Boot Loop After Power Outtage

victorbrca · Jun 30, 2020

Hello everyone. A seasonal user here (not very familiar with ZFS), but have had a FreeNAS box at home for the past 10 years (different boxes).

I've had a couple of power outages this past week and after one of them, my FreeNAS box is stuck on a boot loop. After plugging in a monitor and a keyboard I saw that it was getting a panic: Solaris(panic): blkptr at 0x.. has invalid CHECKSUM when trying to import one my pools:

I have:

1- Booted into single-user mode and tried to import the pool - Had the same error message (Solaris(panic))
2- Booted into single-user mode and tested the import (with -f -F -n) - Also had the same error message (Solaris(panic))
3- Booted into single-user mode and ran zdb -hh <POOL> to try and get a list of TXGs so I could rollback with zdb -AAA -L -t <TXG> -bcdmu <POOL>, however, I get a lot of unrecognized records

Any help would be greatly appreciated.

I have seen requests on another similar thread for the output of zdb -U /data/zfs/zpool.cache -eCC yourpoolname, so here it is (apologies for photos and not text):

============================================
Edit (additional note):

I just ran memtest on the two modules and it looks like both are bad.

◆ ◆ ◆ ◆ ◆ ◆ ◆

▸ **TASKS TO PERFORM**
1. Answer these from the FreeNAS boot loop thread:
(a) For how many years has the poster had a FreeNAS box at home?
(b) Which flags did the poster use when testing the import in single-user mode?
(c) What did the memtest in the edit show about the two modules?
2. Please list every zdb command that appears in the FreeNAS boot loop thread.
3. Pick up the FreeNAS boot loop thread after its last sentence and write what comes next.

▸ **SOURCE MATERIAL**
◆ ◆ ◆ ◆ ◆ ◆ ◆

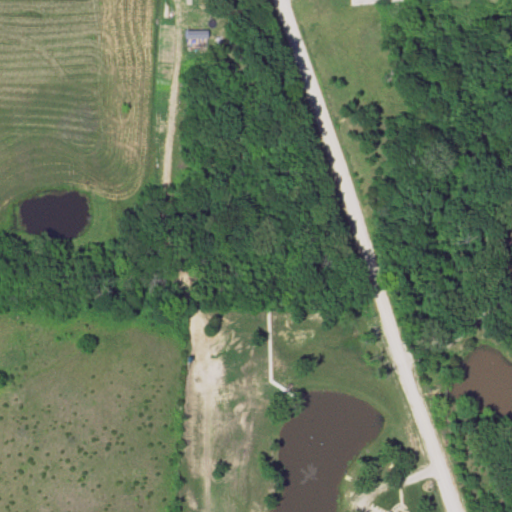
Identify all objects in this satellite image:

◆ ◆ ◆ ◆ ◆ ◆ ◆

▸ **ANSWERS GIVEN**
1.
(a) 10 years.
(b) -f -F -n
(c) Both modules look bad.

2.
- zdb -hh <POOL>
- zdb -AAA -L -t <TXG> -bcdmu <POOL>
- zdb -U /data/zfs/zpool.cache -eCC yourpoolname

3.
Samuel Tai · Jun 30, 2020

Do you have a pool named Backup? If so, this appears to be the pool that's causing the panics. Your pool Volume1 seems to import OK.

victorbrca · Jun 30, 2020

Samuel Tai said:
Do you have a pool named Backup? If so, this appears to be the pool that's causing the panics. Your pool Volume1 seems to import OK.

I do have 2 pools (Backup and Volume1). I'm able to import Backup in single-user mode with no issues. Volume1 generates panic when trying to import.

Samuel Tai · Jun 30, 2020

Interesting. In your first screenshot, Volume1 goes through a normal LOADING, LOADED, UNLOADING cycle fine. Backup yields a panic after LOADING.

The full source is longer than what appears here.